Let us have a look at the properties of the composite number 72 in order to understand the concept in a better way.
multiplying positive integers will give a composite number
This figure shows that by multiplying these positive integers we get a composite number.
How to Find Composite Numbers?
In order to find a composite number, we find the factors of the given number. If the number has more than two factors, then it is composite. The best way to figure out a composite number is to perform the divisibility test. The divisibility test helps us to determine whether a number is a prime or a composite number. Divisibility means that a number is divided evenly (with no remainder) by another number.
To do this, check to see if the number can be divided by these common factors: 2, 3, 5, 7, 11, and 13. If the given number is even, then start checking with the number 2. If the number ends with a 0 or 5, then check it by 5. If the number can’t be divided by any of these given numbers, then the number is a prime number. For example, 68 is divisible by 2, which means it has factors other than 1 and 68, so, we can say 68 is a composite number.
Types of Composite Numbers
The two main types of composite numbers in maths are Odd Composite Numbers and Even Composite Numbers. Let us have a look at the two of them individually:
Odd Composite Numbers
All the odd integers which are not prime are odd composite numbers. For example, 9, 15, 21, 25, 27 are odd composite numbers.
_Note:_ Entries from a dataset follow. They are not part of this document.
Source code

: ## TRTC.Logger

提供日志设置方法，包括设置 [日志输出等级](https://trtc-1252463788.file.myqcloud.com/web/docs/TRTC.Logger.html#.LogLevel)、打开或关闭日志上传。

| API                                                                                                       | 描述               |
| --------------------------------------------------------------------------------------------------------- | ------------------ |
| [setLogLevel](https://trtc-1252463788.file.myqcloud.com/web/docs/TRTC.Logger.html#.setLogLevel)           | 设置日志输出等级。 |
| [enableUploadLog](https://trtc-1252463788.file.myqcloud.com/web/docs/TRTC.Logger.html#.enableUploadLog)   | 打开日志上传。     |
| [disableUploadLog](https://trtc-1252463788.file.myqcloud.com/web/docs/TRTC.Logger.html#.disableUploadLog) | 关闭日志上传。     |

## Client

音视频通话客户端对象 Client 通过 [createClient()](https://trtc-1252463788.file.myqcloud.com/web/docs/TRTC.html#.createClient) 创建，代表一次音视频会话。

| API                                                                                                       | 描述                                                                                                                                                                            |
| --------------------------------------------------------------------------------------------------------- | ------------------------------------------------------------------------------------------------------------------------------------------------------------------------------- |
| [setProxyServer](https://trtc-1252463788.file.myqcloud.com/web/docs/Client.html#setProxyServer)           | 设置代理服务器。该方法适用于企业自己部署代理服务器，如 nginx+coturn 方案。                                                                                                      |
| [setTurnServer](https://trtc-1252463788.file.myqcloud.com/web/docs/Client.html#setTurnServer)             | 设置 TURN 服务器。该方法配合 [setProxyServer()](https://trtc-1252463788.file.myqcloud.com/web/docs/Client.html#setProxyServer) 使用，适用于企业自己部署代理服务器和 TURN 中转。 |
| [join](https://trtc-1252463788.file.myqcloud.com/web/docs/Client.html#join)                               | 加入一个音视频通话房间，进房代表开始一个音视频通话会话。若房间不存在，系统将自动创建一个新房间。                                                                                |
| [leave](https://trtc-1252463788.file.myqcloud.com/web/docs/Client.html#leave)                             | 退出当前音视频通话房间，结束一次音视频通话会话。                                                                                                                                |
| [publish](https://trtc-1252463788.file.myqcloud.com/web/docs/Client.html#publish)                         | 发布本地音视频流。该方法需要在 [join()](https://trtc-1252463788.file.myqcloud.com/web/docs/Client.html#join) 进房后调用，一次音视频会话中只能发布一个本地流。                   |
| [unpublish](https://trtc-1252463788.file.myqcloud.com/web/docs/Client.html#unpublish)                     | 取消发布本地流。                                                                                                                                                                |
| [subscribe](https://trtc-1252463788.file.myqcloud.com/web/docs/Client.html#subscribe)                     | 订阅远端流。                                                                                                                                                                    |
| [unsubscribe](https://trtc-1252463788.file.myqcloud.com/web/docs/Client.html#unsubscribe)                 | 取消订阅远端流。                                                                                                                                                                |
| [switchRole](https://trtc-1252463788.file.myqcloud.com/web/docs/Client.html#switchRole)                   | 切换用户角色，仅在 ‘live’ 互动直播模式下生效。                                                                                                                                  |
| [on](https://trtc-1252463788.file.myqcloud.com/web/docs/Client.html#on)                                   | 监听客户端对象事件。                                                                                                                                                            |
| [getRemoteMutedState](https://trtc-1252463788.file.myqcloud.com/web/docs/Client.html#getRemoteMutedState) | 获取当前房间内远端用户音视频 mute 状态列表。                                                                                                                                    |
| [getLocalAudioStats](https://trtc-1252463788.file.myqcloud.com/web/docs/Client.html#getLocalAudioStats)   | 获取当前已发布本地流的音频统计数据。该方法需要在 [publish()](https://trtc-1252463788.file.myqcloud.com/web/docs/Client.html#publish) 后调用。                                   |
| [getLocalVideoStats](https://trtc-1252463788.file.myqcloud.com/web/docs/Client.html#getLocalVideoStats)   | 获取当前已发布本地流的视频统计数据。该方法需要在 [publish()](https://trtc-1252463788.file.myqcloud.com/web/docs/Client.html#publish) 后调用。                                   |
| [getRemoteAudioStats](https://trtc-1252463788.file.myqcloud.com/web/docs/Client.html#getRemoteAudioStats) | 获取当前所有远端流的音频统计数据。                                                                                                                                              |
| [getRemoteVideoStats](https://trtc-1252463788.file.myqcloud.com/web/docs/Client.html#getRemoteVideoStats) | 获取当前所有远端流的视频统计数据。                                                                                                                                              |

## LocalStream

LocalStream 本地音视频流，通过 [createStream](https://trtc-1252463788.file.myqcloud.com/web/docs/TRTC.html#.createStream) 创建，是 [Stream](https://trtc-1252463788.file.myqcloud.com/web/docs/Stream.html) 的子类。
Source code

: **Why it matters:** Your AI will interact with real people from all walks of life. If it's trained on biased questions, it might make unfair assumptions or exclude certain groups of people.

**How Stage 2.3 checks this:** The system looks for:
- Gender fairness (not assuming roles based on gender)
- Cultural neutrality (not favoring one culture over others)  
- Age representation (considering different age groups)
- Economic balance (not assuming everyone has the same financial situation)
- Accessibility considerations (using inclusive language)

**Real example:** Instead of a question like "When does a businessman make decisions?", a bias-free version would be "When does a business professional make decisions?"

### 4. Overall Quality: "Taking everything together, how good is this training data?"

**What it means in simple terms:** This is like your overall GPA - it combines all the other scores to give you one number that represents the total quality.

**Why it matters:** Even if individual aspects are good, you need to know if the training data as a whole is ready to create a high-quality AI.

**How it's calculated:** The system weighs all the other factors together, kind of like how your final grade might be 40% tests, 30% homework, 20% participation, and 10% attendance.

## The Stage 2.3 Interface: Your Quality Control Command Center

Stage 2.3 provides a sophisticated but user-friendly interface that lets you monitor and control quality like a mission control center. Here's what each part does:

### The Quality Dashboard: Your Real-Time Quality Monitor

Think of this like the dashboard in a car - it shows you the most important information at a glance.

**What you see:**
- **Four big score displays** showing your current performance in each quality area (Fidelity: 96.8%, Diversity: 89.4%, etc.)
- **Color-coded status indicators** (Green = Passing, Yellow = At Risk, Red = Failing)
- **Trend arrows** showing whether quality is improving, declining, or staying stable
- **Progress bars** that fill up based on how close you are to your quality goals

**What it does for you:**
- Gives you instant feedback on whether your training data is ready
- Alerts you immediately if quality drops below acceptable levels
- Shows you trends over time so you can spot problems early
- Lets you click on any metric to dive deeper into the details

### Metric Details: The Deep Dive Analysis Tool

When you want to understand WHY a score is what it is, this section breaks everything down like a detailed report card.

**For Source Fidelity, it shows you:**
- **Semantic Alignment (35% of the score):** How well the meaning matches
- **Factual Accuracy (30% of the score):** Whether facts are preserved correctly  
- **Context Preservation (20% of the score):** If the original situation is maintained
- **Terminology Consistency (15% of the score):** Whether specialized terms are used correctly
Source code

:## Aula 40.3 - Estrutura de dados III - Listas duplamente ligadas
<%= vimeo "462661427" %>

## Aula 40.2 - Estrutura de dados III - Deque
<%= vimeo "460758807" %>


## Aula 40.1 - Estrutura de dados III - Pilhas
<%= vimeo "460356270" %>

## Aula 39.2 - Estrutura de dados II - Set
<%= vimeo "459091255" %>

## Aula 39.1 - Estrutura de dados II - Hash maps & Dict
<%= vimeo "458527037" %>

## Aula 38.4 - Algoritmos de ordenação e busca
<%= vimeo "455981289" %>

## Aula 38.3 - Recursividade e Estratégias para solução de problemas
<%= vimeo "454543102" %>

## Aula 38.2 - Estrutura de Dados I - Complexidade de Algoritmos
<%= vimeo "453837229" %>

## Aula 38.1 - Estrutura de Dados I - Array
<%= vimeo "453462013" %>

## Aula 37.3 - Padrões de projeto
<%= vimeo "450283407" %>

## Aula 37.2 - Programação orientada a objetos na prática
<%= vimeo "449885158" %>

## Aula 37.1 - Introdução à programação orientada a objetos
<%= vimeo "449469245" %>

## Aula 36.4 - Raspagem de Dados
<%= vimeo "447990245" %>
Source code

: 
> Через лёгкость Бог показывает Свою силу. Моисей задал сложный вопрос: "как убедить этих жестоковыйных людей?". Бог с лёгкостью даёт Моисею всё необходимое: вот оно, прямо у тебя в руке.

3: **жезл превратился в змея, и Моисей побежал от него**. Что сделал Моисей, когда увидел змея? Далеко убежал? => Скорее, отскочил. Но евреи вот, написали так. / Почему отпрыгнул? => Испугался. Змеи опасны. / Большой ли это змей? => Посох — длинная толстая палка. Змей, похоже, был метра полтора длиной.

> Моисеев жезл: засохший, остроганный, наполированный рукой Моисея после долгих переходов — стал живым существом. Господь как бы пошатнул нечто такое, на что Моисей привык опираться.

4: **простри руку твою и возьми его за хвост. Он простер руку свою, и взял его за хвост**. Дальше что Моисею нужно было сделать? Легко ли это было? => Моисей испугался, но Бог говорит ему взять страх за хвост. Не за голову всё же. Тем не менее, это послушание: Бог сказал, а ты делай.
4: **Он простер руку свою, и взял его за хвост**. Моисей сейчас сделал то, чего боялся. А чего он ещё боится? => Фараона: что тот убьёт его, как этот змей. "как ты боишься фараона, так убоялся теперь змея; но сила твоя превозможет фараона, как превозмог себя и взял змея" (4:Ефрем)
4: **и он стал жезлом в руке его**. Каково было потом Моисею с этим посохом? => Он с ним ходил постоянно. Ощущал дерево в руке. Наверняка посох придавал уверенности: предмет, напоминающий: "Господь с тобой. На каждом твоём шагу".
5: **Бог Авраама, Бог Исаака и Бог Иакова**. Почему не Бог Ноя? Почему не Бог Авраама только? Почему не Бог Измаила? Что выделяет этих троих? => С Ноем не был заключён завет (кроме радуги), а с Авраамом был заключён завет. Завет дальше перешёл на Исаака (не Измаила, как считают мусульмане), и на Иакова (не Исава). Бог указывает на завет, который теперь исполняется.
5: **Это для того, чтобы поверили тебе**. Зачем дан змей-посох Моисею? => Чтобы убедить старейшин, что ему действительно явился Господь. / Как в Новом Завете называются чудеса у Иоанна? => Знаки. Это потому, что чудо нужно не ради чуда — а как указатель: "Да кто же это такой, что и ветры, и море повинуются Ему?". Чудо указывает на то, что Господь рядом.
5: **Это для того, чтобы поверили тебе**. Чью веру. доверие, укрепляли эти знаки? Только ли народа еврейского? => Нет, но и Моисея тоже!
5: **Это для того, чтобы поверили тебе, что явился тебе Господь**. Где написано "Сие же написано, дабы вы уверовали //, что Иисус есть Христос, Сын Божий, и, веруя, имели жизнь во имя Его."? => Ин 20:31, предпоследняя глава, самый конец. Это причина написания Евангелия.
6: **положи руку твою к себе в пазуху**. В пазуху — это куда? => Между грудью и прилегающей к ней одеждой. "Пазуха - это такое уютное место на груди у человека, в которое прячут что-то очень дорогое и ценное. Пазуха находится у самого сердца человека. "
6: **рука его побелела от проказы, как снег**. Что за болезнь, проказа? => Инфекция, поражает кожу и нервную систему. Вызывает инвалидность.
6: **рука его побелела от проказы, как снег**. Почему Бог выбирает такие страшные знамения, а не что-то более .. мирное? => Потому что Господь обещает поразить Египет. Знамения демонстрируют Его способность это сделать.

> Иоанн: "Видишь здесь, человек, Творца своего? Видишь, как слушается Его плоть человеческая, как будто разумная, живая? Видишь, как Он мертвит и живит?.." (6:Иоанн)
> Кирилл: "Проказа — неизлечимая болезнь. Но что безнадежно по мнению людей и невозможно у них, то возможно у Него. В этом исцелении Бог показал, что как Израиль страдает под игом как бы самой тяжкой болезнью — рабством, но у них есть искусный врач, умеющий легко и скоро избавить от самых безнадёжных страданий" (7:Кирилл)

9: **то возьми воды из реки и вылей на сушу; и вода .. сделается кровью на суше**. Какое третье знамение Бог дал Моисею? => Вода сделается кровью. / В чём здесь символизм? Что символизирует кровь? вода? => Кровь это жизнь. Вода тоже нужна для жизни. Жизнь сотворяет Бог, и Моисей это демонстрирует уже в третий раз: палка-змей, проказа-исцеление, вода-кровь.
Consider the numbers 1, 2, 3, 4, 9, 10, 11, 12 and 15. Here 9 and 15 are the odd composites because these two numbers have odd divisors and satisfy the composite condition.
Even Composite Numbers
All the even numbers which are not prime are even composite numbers. For example, 4, 6, 8, 10, 12, 14, 16, are even composite numbers. Consider the numbers 1, 2, 3, 4, 9, 10, 11, 12 and 15 again. Here 4, 10, and 12 are the even composites because they have even divisors and satisfy the composite condition.
Smallest Composite Number
A composite number is defined as a number that has divisors other than 1 and the number itself. Start counting: 1, 2, 3, 4, 5, 6, .... so on. 1 is not a composite number because its sole divisor is 1. 2 is not a composite number because it has only two divisors, i.e., 1 and the number 2 itself. 3 is not a composite number because it has only two divisors, i.e., 1 and the number 3 itself. Let’s look at number 4. Its divisors are 1, 2, and 4. Number 4 satisfies the criteria of a composite number. So, 4 is the smallest composite number.